This week, 16 teams will begin what amounts to the most hopeless endeavor in professional sports: winning an NBA championship. Pardon the cynicism, Grizzlies fans, but Memphis doesn't stand a chance to hoist the Larry O'Brien Trophy in mid-June. As much as they'd like to think otherwise, neither does red-hot New Jersey or the perennial wannabe Dallas Mavericks. There are exactly three clubs in this 16-team field with legitimate claim on the 2005-06 title: the defending champion San Antonio Spurs (even with a hobbled Tim Duncan), the Detroit Pistons (champions of 2004), and the Miami Heat (the uniform Shaquille O'Neal wears). The other 13 clubs are merely playing for television ratings and bonus revenue from postseason ticket and concession sales.

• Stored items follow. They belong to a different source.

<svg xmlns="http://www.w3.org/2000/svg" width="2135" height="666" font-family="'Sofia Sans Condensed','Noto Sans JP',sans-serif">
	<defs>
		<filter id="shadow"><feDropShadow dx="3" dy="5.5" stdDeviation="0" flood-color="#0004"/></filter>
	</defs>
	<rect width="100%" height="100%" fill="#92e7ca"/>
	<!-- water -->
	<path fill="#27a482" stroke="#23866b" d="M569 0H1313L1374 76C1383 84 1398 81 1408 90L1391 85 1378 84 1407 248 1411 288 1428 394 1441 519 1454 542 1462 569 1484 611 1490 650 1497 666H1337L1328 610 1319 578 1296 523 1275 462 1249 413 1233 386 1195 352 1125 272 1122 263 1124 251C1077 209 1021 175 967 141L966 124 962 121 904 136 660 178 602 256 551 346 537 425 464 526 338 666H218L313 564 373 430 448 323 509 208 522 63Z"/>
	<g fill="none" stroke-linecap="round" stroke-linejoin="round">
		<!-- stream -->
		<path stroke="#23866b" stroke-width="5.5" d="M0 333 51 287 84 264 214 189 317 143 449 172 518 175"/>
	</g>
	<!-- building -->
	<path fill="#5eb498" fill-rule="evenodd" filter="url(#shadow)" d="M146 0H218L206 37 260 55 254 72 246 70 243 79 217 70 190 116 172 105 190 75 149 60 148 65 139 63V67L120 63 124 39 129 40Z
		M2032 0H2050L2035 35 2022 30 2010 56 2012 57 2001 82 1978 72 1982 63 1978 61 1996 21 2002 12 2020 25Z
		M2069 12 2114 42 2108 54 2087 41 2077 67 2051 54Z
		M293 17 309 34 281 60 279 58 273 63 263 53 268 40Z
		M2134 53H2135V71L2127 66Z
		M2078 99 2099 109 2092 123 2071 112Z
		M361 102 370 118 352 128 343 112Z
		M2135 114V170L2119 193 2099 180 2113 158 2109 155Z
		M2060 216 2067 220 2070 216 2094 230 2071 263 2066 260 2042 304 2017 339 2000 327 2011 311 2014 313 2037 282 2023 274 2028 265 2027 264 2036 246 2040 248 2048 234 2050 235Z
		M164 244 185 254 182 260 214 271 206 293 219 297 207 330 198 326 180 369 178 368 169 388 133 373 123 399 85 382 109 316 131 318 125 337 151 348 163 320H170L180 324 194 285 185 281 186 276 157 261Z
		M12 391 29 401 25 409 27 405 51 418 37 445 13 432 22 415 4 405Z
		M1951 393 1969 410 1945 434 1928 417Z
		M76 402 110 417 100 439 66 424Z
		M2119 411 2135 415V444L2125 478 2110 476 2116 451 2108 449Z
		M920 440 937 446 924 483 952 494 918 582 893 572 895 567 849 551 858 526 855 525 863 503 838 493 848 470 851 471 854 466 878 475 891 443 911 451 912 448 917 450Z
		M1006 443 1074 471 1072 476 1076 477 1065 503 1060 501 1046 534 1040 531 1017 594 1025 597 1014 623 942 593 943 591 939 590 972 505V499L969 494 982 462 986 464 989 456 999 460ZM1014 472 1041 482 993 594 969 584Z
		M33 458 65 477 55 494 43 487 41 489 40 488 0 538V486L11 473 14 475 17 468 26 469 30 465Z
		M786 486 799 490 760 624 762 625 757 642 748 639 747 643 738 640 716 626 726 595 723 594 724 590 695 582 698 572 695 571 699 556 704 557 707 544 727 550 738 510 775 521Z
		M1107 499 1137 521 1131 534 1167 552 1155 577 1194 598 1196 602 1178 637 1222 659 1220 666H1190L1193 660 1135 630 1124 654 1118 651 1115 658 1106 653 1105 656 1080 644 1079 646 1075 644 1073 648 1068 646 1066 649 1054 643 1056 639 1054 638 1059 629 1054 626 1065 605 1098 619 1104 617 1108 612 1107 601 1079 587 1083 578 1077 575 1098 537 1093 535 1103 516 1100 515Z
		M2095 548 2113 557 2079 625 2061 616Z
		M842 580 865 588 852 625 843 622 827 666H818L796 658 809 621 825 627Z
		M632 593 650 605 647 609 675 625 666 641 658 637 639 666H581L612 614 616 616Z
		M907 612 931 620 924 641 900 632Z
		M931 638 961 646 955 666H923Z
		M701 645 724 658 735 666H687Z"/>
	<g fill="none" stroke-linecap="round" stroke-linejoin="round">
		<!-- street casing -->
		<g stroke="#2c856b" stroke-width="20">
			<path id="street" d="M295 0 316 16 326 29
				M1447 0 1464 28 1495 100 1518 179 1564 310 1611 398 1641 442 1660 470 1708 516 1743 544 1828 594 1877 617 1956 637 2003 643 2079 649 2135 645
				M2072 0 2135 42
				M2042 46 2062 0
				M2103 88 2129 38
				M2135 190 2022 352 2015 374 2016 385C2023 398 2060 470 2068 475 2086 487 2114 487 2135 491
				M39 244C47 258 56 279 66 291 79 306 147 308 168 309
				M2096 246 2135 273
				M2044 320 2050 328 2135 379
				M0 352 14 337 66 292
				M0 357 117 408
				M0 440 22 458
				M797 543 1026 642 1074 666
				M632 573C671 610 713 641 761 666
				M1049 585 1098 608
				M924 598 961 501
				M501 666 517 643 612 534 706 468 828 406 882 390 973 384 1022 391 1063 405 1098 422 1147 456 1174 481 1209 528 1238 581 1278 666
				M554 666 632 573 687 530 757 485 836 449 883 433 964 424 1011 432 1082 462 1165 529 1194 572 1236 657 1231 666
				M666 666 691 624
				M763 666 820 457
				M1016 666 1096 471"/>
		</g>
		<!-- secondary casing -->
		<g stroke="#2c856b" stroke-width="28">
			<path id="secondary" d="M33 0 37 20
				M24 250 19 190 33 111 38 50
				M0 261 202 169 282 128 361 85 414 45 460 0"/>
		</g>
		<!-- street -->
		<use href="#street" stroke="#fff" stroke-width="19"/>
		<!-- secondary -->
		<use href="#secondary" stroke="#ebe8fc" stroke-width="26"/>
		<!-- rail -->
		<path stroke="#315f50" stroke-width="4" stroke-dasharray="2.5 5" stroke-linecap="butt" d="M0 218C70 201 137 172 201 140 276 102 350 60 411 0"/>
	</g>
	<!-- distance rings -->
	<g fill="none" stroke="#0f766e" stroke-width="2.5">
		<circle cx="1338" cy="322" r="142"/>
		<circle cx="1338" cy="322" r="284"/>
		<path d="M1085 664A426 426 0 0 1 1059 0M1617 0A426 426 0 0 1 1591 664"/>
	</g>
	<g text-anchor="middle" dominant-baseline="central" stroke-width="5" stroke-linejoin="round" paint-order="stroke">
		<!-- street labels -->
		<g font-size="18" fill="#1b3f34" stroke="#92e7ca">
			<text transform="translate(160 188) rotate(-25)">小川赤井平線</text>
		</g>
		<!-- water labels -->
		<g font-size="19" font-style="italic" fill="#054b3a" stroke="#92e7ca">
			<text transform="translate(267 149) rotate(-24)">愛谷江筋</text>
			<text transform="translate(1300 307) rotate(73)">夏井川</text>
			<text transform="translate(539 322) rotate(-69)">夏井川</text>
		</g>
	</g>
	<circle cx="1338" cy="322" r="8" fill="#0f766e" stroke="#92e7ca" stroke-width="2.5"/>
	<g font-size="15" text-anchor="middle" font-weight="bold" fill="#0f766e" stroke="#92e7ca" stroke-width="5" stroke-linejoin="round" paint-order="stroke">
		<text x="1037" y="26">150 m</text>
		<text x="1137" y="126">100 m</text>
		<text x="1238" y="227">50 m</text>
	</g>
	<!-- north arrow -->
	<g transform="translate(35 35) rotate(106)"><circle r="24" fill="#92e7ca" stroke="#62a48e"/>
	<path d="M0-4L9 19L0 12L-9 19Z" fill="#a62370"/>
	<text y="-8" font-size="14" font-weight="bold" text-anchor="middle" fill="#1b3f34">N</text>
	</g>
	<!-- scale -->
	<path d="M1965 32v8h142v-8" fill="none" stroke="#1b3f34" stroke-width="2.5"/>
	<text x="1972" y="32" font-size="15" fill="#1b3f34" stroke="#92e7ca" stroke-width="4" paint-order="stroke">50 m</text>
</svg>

An extreme view? Glass-half-empty blather from a citizen of a town with five years of NBA history? Take a look at the NBA record book and you'll see that it's not only true, but a quantifiable statement on how much more difficult it is for an NBA franchise to raise a banner than for teams in the NFL or Major League Baseball. And it's why a dose of reality needs to be swallowed by the most passionate of Grizzly fans, or Cavalier fans, or Sun fans, right on down the line.
Since 1980, a period comprising 26 seasons, exactly seven teams have won an NBA title (and the Philadelphia 76ers did so only once). There were 23 teams in the league for the 1980-81 season, meaning 16 of them (70 percent) have played a quarter century without a championship. Over the same period, 13 NFL teams have won the Super Bowl (only 15 -- 54 percent -- have suffered a 25-year drought). In baseball, no fewer than 16 of the 26 teams playing in 1980 have been crowned champion . . . and two more expansion franchises! As astonishing as it may seem, most major-league baseball teams have won a championship over the last 26 years. But as for the NBA? It's the most unforgiving mountain to climb in American sports. Why?
The fact is, stars don't win NBA championships . . . superstars do. The 1992 Olympic Dream Team -- the only squad actually deserving this moniker -- was the greatest collection of talent in one uniform in the history of the sport. Eleven future Hall of Famers (and Christian Laettner) made a mockery of the competition in Barcelona. Larry Bird couldn't start for this team, for crying out loud.
Consider that from 1980 through 2000, every NBA Finals series -- all 21 of them -- featured a once-or-future member of the 1992 Olympic Dream Team. And since 1999, the Finals have featured either Shaquille O'Neal or Tim Duncan . . . every year. A certifiable superstar remains the be-all, end-all for NBA championship aspirations.
Stop this madness, you say? What about the Pistons, the "ultimate team" of 2004 and, again this year, one of three legitimate title contenders? No modern Dream Teamer in Detroit. An aberration, I tell you. And remember, this team had FOUR All-Stars this season, and not one of them was chosen by fans to start (meaning they made the team on their merits, as judged by NBA coaches). I'll grant a concession to what might be called the Superstar Trophy Rule: four All-Stars equals one superstar. Next winter, if Pau Gasol, Mike Miller, Eddie Jones, and Shane Battier all make the Western Conference squad, Memphis will have bridged the gap.
What kind of odds would you have gotten this time last year if you'd picked the Chicago White Sox to win the World Series? Or how about taking the Pittsburgh Steelers to win three playoff games on the road, then win the Super Bowl? You see, there are still surprise champions in baseball and the NFL. When was the last surprise winner in the NBA? I'll concede those 2004 Pistons, but only with their star-studded qualifier (and let's not forget Hall of Fame coach Larry Brown on their bench). Fact is, not since Seattle won the 1979 NBA title with no bigger name than Dennis Johnson has basketball crowned a less than predictable champion.
So let the festivities begin! Sixteen teams, thirteen of them sprinting down a dead-end street.